== Segment start ==
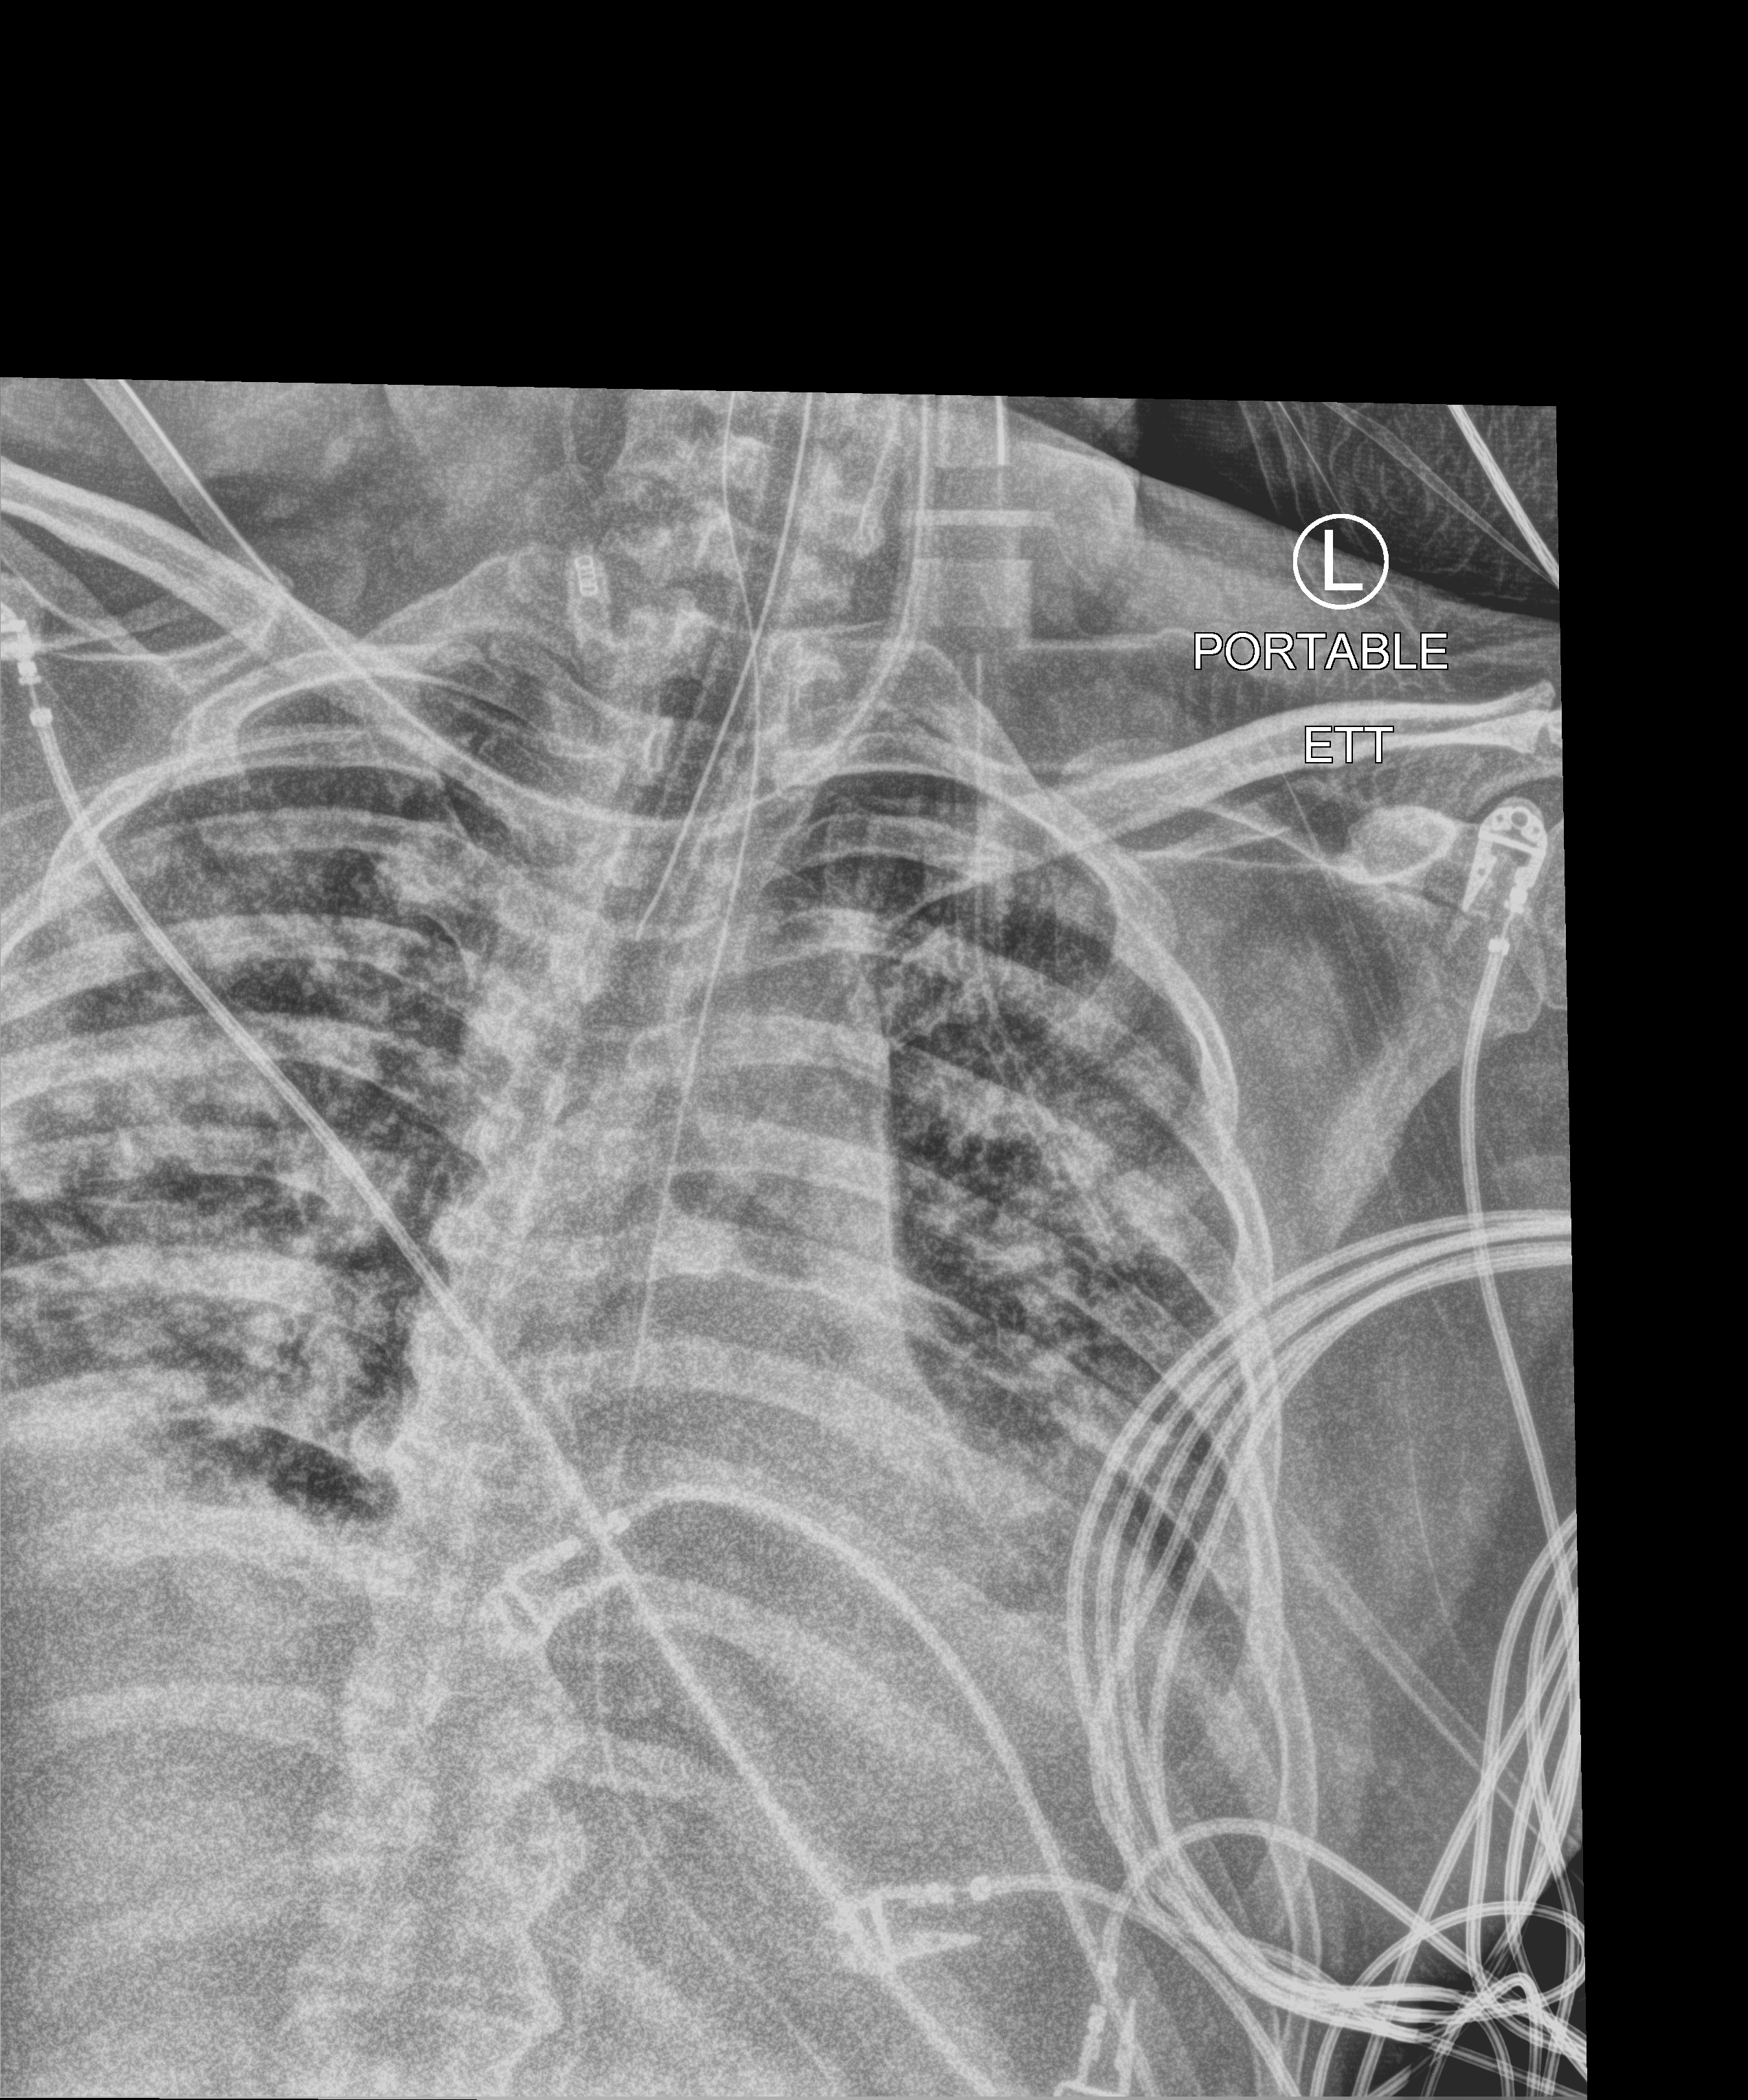
Bedside chest radiograph (computed radiography), anteroposterior (AP) projection. Patient hospitalised with COVID-19; male, aged 18–59 years.
Hospital-stay facts (about this admission, not read from this image; timing relative to this image not recorded):
- chronic kidney disease (admission record): no
- other chronic lung disease (admission record): no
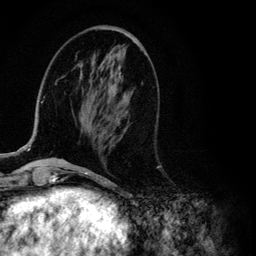
Breast MRI (dynamic contrast-enhanced), one axial slice; slice 38 of 134 in the series (ordered by position); cropped to one breast; dynamic contrast-enhanced series, time point 2 of 6 at this slice position (early post-contrast); 3 T; TE 4.2 ms, TR 7.9 ms; 1.2 mm slice thickness; 256 × 256 image matrix, field of view 170 × 170 mm. Female patient.
Structures marked on this image (semi-automatic segmentation, software-assisted and operator-edited):
- enhancing-tissue mask used for the functional tumour volume (all voxels passing the contrast-enhancement thresholds inside the analysis volume; usually the tumour): bounding box <12,97,40,155> (left, top, right, bottom; pixels)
== Segment end ==
▶ What to work on
All that is wanted is an exact copy of the lines from the line bearing "Hospital-stay facts (about" through the final line of the entries, including both ends but no pictures.

▶ Exercise solution
Hospital-stay facts (about this admission, not read from this image; timing relative to this image not recorded):
- chronic kidney disease (admission record): no
- other chronic lung disease (admission record): no
Breast MRI (dynamic contrast-enhanced), one axial slice; slice 38 of 134 in the series (ordered by position); cropped to one breast; dynamic contrast-enhanced series, time point 2 of 6 at this slice position (early post-contrast); 3 T; TE 4.2 ms, TR 7.9 ms; 1.2 mm slice thickness; 256 × 256 image matrix, field of view 170 × 170 mm. Female patient.
Structures marked on this image (semi-automatic segmentation, software-assisted and operator-edited):
- enhancing-tissue mask used for the functional tumour volume (all voxels passing the contrast-enhancement thresholds inside the analysis volume; usually the tumour): bounding box <12,97,40,155> (left, top, right, bottom; pixels)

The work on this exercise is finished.